What to produce >>
From the items that follow, write out again the part that opens with the line containing "genus: Panellus" and closes with the line containing "family: Amaryllidaceae", with "phylum" changed to "division" and nothing else altered. Return only those lines.

Data in this exercise >>
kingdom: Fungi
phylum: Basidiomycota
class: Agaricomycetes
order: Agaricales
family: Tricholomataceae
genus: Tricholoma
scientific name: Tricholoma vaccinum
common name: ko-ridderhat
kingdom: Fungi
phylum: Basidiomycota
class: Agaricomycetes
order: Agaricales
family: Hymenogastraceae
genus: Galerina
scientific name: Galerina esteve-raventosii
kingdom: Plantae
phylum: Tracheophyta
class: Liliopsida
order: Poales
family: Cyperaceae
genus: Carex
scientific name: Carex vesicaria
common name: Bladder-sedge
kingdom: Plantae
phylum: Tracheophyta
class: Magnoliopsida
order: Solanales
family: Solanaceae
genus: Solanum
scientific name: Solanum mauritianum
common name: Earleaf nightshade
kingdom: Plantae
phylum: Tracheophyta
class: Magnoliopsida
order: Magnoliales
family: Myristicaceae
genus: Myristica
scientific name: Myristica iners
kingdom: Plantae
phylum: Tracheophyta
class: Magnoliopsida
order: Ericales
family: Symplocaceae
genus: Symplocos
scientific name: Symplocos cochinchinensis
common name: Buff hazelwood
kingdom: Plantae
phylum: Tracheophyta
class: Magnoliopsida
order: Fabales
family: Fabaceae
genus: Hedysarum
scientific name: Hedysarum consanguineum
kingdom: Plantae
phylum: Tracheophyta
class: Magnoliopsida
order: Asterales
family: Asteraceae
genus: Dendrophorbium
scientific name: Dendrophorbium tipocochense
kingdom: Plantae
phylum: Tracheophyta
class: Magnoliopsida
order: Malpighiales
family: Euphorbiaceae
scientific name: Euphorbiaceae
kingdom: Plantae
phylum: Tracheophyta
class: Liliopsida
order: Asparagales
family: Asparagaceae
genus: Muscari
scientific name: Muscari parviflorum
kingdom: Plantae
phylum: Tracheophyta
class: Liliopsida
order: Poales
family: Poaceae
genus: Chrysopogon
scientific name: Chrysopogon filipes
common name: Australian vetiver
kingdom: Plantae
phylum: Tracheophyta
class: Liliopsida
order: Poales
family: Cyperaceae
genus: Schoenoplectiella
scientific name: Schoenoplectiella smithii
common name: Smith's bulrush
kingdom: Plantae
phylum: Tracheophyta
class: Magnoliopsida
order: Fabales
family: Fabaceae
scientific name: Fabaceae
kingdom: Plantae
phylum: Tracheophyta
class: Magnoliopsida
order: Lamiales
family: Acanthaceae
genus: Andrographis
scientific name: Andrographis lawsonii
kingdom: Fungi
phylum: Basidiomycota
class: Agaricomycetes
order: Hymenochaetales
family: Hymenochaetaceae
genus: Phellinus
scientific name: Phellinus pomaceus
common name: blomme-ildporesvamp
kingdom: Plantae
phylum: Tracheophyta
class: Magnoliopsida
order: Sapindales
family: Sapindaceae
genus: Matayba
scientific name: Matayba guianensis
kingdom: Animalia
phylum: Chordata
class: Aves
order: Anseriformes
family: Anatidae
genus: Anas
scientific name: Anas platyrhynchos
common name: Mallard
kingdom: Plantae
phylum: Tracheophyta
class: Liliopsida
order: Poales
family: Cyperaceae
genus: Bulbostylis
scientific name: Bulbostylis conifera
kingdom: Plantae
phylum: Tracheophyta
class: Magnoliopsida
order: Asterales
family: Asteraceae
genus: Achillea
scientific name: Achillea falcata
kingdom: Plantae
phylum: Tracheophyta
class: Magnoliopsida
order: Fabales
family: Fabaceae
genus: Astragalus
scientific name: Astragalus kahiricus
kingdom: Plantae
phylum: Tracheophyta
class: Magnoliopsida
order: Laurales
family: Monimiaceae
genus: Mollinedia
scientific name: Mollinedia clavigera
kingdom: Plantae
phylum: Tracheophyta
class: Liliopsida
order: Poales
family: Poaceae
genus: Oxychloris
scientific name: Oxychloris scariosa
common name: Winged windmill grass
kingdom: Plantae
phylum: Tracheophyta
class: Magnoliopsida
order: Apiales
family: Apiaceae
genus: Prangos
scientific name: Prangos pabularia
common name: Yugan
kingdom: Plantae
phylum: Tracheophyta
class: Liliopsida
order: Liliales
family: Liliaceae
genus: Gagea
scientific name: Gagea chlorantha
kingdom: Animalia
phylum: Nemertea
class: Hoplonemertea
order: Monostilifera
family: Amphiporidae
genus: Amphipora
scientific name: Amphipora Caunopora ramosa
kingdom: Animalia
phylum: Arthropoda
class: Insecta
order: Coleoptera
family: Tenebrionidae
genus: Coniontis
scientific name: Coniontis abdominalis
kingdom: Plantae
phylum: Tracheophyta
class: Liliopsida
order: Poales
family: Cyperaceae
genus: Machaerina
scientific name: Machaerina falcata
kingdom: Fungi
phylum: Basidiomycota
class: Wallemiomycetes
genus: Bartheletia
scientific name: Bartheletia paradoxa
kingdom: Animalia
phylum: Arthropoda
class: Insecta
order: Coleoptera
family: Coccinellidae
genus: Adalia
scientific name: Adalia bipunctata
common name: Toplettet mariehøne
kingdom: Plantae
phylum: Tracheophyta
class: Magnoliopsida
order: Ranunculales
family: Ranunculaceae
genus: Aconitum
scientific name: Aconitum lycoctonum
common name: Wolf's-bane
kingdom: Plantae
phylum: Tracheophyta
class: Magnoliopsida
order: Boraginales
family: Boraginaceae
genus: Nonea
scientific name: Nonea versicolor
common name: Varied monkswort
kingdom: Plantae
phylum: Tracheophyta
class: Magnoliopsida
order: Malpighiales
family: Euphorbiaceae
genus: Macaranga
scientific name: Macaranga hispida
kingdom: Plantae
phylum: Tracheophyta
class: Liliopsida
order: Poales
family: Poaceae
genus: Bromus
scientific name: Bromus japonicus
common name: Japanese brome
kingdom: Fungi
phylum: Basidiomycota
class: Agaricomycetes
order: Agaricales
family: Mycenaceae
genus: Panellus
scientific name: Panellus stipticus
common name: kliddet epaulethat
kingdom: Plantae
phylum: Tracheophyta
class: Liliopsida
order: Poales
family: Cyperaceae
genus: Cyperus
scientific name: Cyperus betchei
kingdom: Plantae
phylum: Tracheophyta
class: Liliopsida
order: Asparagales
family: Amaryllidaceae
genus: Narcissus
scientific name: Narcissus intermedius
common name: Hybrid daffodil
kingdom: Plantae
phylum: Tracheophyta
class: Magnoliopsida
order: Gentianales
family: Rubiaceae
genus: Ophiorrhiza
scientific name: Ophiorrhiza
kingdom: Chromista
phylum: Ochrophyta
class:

Answer to this exercise >>
genus: Panellus
scientific name: Panellus stipticus
common name: kliddet epaulethat
kingdom: Plantae
division: Tracheophyta
class: Liliopsida
order: Poales
family: Cyperaceae
genus: Cyperus
scientific name: Cyperus betchei
kingdom: Plantae
division: Tracheophyta
class: Liliopsida
order: Asparagales
family: Amaryllidaceae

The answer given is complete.